I divided the discursive analysis into two parts. The first one looked at three major documents of the UNFCCC: the founding document of the Convention, the Kyoto Protocol, and the Paris Agreement. I was looking for evidence that the language employed was reflect of an implicit developmental agenda. What I found was that in all three documents the most frequent words were development, technology, science, economy, and finance. For the second part of my analysis, I looked at the projects approved by the Green Climate Fund. I found that 60 out of the 82 projects contained developmental elements; many of them supported in one way or another industrialization, the expansion of the financial sector, and urbanization.
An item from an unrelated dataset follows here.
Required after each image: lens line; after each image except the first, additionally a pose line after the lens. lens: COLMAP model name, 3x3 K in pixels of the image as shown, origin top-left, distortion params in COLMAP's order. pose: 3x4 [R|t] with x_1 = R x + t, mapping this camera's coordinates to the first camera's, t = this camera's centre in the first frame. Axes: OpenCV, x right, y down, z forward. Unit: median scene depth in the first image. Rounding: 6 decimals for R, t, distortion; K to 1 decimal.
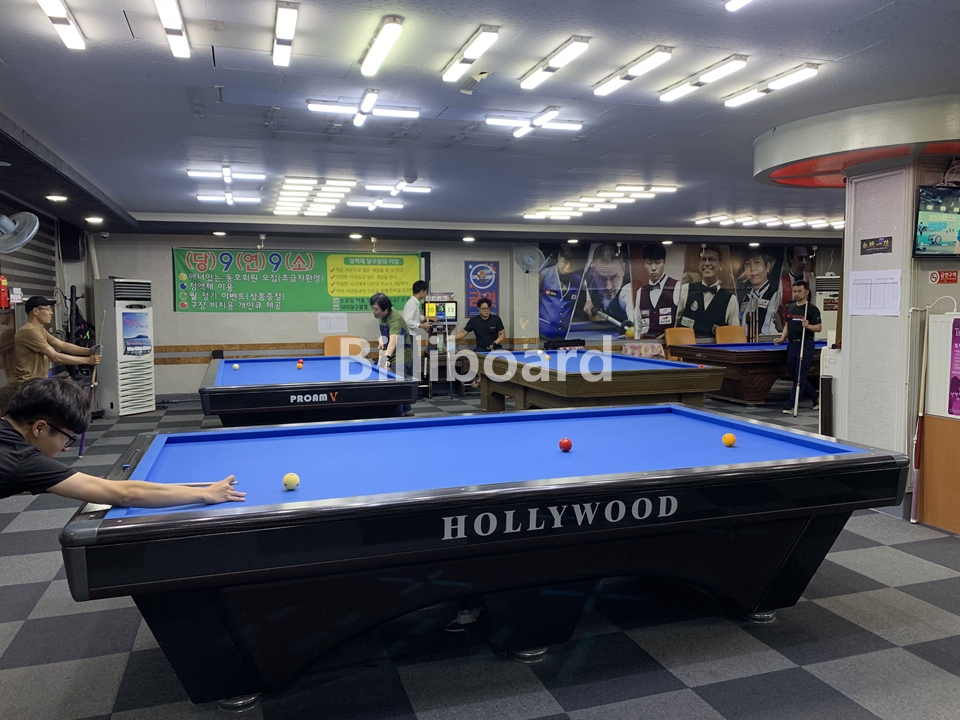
lens RADIAL K [[738.1, 0, 481.9], [0, 738.1, 359.6], [0, 0, 1]] dist [0.064673, -0.005639]
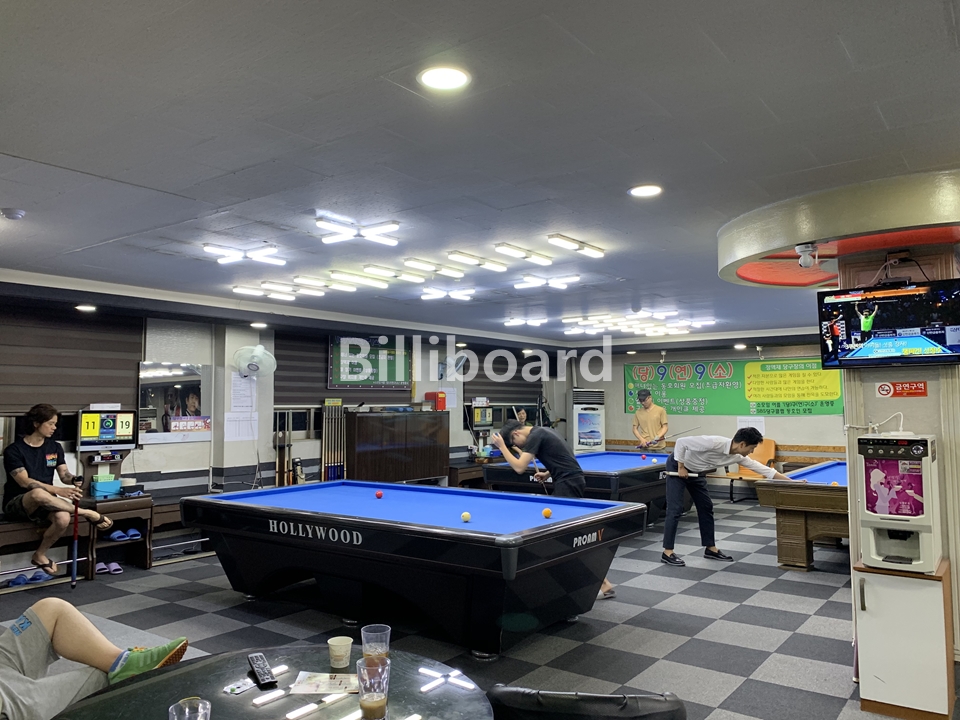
lens RADIAL K [[738.1, 0, 482.7], [0, 738.1, 361.6], [0, 0, 1]] dist [0.064673, -0.005639]
pose [[0.571880, -0.042991, -0.819210, 0.511634], [-0.063314, 0.993334, -0.096327, -0.014885], [0.817890, 0.106956, 0.565346, 0.072855]]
By the end of the project, I reached three conclusions:


  1. First, any sort of monolithic representation, even that one of the climate victims, conveys the idea of “an already constituted, coherent group with identical interests and desires” (Mohanty 1988, 336). Although one might argue that with climate change the shared goal is to prevent or mitigate the negative effects of anthropogenic climate change, there is no agreement as to how this should be done.
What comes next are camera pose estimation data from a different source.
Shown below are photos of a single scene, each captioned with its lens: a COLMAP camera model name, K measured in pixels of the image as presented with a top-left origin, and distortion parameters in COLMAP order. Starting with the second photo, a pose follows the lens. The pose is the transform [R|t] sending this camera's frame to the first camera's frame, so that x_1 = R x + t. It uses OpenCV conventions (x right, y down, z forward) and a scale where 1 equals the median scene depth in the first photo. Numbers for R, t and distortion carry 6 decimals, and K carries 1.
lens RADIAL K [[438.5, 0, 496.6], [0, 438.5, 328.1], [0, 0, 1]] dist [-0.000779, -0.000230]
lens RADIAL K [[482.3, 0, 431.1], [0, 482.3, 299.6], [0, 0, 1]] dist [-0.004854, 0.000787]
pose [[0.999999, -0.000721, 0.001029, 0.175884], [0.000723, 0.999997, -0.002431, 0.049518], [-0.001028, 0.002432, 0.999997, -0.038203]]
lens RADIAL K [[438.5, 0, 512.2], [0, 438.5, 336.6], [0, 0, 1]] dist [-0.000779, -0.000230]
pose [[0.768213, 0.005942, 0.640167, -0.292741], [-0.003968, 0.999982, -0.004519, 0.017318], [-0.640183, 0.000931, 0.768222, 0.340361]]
  2. Second, the creation of hierarchies according to a pre-determined yardstick for development or industrialization. Because Climate Solutions are mostly posed in terms of technological innovation and infrastructural preparedness, poorer countries (or even regions within a country) are portrayed as “backward” or “unprepared.” This hierarchization results in the poorer countries (or groups) having to abide by the rules imposed on them and always trying to catch up in an uneven playing field.
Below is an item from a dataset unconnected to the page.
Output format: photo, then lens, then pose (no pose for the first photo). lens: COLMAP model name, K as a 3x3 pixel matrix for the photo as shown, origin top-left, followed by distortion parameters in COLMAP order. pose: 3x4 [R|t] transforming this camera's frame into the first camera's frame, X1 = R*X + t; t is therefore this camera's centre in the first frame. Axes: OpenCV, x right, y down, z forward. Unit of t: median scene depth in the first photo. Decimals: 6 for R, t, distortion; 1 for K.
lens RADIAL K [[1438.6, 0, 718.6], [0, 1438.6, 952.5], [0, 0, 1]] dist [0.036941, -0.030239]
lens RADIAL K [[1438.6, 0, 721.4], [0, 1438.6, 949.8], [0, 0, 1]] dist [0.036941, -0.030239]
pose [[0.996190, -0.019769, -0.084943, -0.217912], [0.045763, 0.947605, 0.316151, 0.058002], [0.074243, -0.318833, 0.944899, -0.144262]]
  3. Third, to strictly follow a technocratic approach that relies on economic growth to stimulate technological innovation greatly constrains the field of action. Not only is technology praised as the savior, but also it is a very particular notion of technology that undermines any type of knowledge that is not based on a Western conception of science


I would like to conclude by saying that while post-development and post-colonial critiques are important and shed light on important processes of exclusion and repression, they complicate multilateral approaches to climate change. Through the last stages of the project, I struggled to find a middle ground between a sickening universalism and a weakening relativism. What follows is a making sense of these theoretical insights without being paralyzed by their complexity. The work doesn’t end here, it just begins.




  1. Agostino, Ana. “Post-development: unveiling clues for a possible future.” In Exploring Post-development: theory and practice, problems and perspectives, edited by Aram Ziai, 197-211. London and New York: Routledge, 2007.
  2. Mohanty, Chandra Talpade. “Under Western Eyes: Feminist scholarship and colonial discourses.” Feminist Review 30 (1988): 61-88.